Many of the episodes have intriguing science-fiction ideas at their center, but the endless flood of unimaginatively filmed chatter subsumes those ideas. For example, the first episode centers on the idea that the Earth has received a baffling transmission from what seems to be an alien world, a transmission that now seems to be drawing the moon toward it. But there’s very little sense of wonder at this idea. Or take episode two, where a man returns from the dead, and it almost seems like everybody expected him to walk back through the door from the first. Nearly every episode features at least one solid science-fiction idea, and nearly every episode sabotages that idea through lackluster execution.
The Andersons recruited some great actors for Space, but even they couldn’t help save the day. Martin Landau, in the lead role, mostly furrows his brow and tries to look determined, the better to get through his ordeal. Barbara Bain seems to be there as a token woman, and the series never figures out how to write for her. Only kooky old Barry Morse seems to be having any fun at all as an exposition fount of a professor.
The production values are good for the time, and they still hold a certain sleek appeal, though they’re clearly of the period. While the direction is mostly dull, it occasionally takes chances, as when the explosion that kicks off the series’ plot is viewed from a catwalk looking down on the characters falling to the floor. The writing is terrible, largely lacking in humor, humanity, or anything that would make the show at all bearable.

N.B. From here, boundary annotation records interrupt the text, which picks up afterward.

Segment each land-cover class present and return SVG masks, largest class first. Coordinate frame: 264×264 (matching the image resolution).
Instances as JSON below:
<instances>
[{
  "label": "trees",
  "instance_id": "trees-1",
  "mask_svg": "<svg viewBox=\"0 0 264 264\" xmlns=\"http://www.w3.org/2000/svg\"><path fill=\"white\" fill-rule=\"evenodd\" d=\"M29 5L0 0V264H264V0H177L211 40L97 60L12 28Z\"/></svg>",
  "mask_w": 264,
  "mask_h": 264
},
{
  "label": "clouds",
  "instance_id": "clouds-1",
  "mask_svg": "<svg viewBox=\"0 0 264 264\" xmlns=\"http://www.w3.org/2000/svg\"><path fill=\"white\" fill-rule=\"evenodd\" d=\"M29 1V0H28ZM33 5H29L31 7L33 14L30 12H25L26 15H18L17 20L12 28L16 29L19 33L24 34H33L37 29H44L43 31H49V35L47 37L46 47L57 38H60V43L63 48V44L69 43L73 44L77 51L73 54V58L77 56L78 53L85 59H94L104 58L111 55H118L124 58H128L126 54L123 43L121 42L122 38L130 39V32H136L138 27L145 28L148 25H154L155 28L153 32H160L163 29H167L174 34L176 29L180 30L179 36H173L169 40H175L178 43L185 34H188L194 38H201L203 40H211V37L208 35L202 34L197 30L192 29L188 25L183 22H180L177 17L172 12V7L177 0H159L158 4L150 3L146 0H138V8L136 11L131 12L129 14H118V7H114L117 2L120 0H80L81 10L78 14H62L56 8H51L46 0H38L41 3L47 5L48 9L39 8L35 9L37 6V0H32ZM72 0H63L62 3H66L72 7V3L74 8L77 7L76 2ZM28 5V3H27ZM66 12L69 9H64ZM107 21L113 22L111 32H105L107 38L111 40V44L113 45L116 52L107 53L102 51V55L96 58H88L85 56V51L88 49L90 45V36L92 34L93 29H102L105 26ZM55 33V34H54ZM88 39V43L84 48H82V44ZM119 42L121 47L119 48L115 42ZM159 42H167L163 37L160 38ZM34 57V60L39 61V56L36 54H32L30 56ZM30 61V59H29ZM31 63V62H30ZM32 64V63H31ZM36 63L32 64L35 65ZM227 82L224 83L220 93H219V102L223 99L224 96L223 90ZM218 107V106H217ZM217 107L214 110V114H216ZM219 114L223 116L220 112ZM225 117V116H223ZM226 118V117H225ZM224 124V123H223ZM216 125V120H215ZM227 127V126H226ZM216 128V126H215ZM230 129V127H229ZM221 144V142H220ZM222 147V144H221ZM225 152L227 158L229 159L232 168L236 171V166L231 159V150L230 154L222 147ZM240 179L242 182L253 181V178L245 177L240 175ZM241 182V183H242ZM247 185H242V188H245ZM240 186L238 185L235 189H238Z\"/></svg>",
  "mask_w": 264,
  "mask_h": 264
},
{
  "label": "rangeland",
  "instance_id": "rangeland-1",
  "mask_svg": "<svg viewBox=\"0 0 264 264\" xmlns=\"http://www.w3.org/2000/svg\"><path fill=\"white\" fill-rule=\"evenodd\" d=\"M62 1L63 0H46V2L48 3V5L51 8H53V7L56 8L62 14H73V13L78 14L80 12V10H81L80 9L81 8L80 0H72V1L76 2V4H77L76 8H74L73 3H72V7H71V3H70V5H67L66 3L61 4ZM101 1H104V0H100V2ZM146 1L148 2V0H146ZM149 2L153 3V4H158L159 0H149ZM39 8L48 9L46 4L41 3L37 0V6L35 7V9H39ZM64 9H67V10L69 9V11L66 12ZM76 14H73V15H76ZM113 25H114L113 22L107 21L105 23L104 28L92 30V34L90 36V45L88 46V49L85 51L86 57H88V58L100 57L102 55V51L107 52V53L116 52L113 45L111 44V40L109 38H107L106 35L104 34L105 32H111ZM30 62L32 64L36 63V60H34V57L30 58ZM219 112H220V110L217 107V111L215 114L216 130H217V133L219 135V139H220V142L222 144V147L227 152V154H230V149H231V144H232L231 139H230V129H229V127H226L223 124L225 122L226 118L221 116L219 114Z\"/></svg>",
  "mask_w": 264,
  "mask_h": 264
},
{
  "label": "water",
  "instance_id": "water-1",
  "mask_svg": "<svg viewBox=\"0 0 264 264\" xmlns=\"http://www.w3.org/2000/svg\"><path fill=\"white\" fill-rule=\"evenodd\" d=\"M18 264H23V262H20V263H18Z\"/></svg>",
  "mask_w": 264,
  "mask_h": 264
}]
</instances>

If nothing else, Space 1999 is a good reminder of why for so many years, science fiction was seen as the opposite of quality television.
Key features: It should be said the video transfer on the Blu-ray edition of the season is gorgeous. Fans of the show have likely never seen it look better than this. The set also features a bounty of extras, including commentaries, music-only tracks on most episodes, many featurettes, alternate opening titles, and more.